Kodak (NYSE:EK) filed its complaint with the U.S. International Trade Commission (ITC) as well as in the U.S. District Court for the Western District of New York, alleging that Apple (NASDAQ: AAPL) and RIM (NASDAQ: RIMM) are in violation of a patent Kodak holds to digitally preview an image taken with a digital phone.
"Our primary interest is not to disrupt the availability of any product but to obtain fair compensation for the use of our technology," said Laura Quatela, vice president and chief intellectual property officer for Eastman Kodak, in a statement. "There's a basic issue of fairness that needs to be addressed. Those devices use Kodak technology, and we are merely seeking compensation for the use of our technology in their products.
"In the case of Apple and RIM, we've had discussions for years with both companies in an attempt to resolve this issue amicably, and we have not been able to reach a satisfactory agreement. In light of that, we are taking this action to ensure that we protect the interests of our shareholders and the existing licensees of our technology," she added.
The case follows a Dec. 17 ruling in the case of Kodak vs.

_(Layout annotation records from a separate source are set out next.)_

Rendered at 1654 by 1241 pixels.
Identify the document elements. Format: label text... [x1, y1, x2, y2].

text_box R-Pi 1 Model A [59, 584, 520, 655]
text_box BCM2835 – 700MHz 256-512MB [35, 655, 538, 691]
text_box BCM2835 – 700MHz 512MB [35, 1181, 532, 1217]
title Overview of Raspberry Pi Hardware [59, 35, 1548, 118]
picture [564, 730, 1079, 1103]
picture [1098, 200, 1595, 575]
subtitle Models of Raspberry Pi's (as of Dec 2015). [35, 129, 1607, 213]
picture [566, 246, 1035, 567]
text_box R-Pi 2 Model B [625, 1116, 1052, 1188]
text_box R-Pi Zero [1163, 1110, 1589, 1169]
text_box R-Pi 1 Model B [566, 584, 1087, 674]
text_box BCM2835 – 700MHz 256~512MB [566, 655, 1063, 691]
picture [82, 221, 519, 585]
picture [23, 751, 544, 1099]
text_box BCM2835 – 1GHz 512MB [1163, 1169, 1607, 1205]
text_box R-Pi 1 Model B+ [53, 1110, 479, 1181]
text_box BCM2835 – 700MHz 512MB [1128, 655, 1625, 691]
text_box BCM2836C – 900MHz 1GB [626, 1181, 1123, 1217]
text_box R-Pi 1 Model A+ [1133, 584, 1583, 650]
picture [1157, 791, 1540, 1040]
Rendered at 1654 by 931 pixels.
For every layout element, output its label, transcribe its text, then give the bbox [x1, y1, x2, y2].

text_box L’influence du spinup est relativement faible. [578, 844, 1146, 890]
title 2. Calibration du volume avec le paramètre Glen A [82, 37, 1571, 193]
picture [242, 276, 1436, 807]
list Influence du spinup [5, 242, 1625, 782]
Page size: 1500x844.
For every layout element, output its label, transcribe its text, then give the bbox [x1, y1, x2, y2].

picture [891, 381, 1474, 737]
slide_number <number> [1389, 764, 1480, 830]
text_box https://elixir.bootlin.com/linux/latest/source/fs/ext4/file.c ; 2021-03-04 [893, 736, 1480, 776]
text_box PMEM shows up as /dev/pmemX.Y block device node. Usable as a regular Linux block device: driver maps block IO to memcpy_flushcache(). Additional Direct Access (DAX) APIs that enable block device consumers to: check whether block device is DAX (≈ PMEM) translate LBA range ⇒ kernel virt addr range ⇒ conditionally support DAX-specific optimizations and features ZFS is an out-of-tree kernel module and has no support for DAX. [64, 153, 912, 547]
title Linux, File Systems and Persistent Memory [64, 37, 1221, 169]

Samsung, where an ITC Administrative Law Judge issued a ruling declaring that the Kodak patent covering color image preview was valid and enforceable and that Samsung's camera-enabled smartphone infringed upon that Kodak patent. The two firms have since settled.
Kodak is now seeking from the ITC a limited exclusion order preventing the importation of infringing devices marketed by Apple and RIM. Both companies are impacted by the ITC, since both firms make their phones in China and import them to the U.S. in the case of Apple, or to Canada, in the case of RIM.
Calls to Kodak, Apple and RIM for comment were not returned.
William Stofega, program manager for mobile device technology and trends at IDC figures this will all end rather quickly with cross license agreements and settlements.
"No one wants to engage in a decade-long patent fight. No one makes money but the lawyers. So [Kodak] will say let's see what they come back with and let's be reasonable," he told InternetNews.com. "Kodak also doesn't want to kill the goose that lays the golden egg."
Things certainly are getting litigious in the smartphone world. In December, Nokia sued Apple, claiming a number of patent violations in not just the iPhone but iPod as well.